Previous twin research on asthma phenotypes has applied bivariate modelling to their data 20,42-45, thereby separating the covariance of genetic and environmental determinants from two sources. Results within these bivariate studies point to a large extent of a common genetic background between asthma phenotypes42-45. Here, we include a multivariate modelling with four different sources to investigate whether they share common genetic and/or environmental origins. The advantage of using a multivariate over a bivariate model is that the relationships between several variables can be found simultaneously. Allergen-specific IgE level can be considered a cause of allergic asthma as it is early involved in the inflammatory process which also implicates an increase in eosinophils46. Here we found significant genetic influence from allergen-specific IgE level but not from eosinophils, indicating increasing FENO level reflect dominant type 2 asthma activated by inflammatory cytokines IL-4 and IL-13, but not IL-546. Interestingly, Thomsen et al. studied the covariance between FENO and total IgE and found that 93% of the phenotypic correlation could be explained by genetic factors44. Thus, previous results point to the fact that genetics play an important role in the allergic asthma phenotype. However, caution is warranted when generalizing our results to subjects other than children, since reports show an age-dependent interaction between sensitization and elevated eosinophil levels in asthma cases47.

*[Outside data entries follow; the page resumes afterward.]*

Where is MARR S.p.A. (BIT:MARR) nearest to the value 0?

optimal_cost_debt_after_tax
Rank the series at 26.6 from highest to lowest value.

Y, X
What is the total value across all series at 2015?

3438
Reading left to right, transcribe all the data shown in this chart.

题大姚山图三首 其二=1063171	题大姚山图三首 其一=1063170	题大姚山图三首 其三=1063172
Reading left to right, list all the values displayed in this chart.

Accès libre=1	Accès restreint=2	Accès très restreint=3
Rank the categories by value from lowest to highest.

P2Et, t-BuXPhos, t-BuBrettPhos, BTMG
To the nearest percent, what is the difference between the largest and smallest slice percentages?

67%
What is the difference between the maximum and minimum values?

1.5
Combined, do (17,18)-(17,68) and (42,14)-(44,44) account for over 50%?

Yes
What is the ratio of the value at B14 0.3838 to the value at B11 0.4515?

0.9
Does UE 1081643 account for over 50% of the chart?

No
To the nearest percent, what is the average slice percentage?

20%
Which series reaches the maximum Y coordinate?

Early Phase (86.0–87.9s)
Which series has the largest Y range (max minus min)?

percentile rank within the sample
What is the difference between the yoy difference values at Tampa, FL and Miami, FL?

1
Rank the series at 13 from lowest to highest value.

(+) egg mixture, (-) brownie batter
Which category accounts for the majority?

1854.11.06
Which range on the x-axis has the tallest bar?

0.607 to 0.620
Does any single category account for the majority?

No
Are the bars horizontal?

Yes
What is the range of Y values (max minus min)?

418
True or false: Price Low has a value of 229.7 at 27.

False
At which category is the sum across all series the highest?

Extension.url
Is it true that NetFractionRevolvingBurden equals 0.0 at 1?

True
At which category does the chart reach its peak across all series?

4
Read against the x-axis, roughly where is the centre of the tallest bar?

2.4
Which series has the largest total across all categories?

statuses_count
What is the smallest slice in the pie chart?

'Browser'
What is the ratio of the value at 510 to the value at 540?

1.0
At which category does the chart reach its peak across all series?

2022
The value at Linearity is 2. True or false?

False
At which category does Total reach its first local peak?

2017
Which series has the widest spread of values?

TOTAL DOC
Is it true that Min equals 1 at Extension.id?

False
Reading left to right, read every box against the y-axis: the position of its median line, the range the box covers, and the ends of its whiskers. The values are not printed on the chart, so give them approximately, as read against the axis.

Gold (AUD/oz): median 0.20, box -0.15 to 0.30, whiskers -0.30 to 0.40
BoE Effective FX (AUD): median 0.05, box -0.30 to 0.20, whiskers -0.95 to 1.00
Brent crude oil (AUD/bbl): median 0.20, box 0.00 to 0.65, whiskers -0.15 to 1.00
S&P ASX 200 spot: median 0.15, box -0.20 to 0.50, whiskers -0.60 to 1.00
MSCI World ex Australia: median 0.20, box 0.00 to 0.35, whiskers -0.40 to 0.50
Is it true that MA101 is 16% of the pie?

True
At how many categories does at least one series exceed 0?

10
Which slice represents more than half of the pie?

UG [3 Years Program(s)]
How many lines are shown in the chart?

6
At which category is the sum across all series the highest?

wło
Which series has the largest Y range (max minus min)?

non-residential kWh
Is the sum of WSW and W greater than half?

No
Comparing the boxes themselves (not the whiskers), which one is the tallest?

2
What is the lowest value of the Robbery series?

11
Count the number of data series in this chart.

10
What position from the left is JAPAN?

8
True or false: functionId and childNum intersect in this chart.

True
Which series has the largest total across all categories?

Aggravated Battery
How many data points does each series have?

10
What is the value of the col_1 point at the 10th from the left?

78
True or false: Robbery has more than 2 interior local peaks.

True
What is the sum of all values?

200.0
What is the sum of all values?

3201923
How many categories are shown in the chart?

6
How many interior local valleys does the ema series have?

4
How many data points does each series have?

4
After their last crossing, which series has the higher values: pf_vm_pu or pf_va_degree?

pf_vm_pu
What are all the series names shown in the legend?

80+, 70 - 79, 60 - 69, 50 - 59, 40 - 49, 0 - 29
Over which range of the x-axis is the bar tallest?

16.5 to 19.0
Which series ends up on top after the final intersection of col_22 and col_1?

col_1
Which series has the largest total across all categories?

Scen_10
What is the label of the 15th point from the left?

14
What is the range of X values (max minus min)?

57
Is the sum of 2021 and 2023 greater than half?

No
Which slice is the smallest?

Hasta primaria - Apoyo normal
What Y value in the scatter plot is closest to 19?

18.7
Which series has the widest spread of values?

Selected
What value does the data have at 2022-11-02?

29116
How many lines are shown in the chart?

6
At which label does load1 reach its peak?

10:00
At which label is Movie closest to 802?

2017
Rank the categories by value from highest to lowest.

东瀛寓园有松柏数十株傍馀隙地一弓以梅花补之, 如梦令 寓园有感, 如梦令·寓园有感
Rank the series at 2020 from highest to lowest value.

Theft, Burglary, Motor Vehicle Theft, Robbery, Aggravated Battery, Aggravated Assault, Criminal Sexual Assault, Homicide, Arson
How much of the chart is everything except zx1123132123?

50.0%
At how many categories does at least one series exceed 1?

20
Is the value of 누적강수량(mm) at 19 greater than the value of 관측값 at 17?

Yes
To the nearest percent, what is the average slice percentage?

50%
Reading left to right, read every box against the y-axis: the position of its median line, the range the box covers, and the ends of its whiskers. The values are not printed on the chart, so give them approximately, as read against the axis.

The major strength of our study is that we used a population-based twin sample of children. We have also used reliable objective biomarkers and the asthma status was based on definitions from the ISAAC study48. Another strength of our study is that we included both a continuous and dichotomous IgE variable on sensitization to aeroallergens. This continuous measure enabled us to utilize all the information about the allergen-specific IgE level variable by maximizing the statistical power. Levels below 0.35kUA/L can provide additional prognostic information, since results have shown that children who show low sensitization (i.e., 0.10–0.34 kUA/L) to food allergens in infancy seem to have an increased probability of sensitization to aeroallergens in later life49. Furthermore, we adjusted for age, sex and ICS use and we re-weighted the analyses by sampling probability. We assumed that the tobacco use would be minor since of the age of the children, thus we did not include it as a covariate. Limitations include the inherently low power of the classical twin method to detect effects of a shared environment. This may partly explain the absence of shared environmental factors, C, even though we used a population-based twin sample. Factors that are shared within twin pairs, such as socio-economic status, that we not did control for, would end up as C in the models. One might further question the generalizability of the results from twin studies to the general population. Twins differ from singletons in that they are, on average, born smaller; however, we have previously shown that, after taking gestational age into account, twins are not at a higher risk of asthma 50.
Asthma is a complex disease characterized by a set of genetically heterogeneous phenotypes. As new phenotypes for asthma are discovered, twin studies provide a first effort in determining the contribution of genetic and environmental factors to these traits 51. We are not aware of any other studies that have estimated the proportion of covariance by genetic and environmental effects of inflammatory markers (i.e., allergen-specific IgE level and eosinophils) on the asthma vs. FENO association. The source of the high variability in individual FENO levels in asthmatics is largely unknown, but the present study results may give a partial explanation for this heterogeneity. Thus, the biological background of inflammation should be considered for future personalized medicine.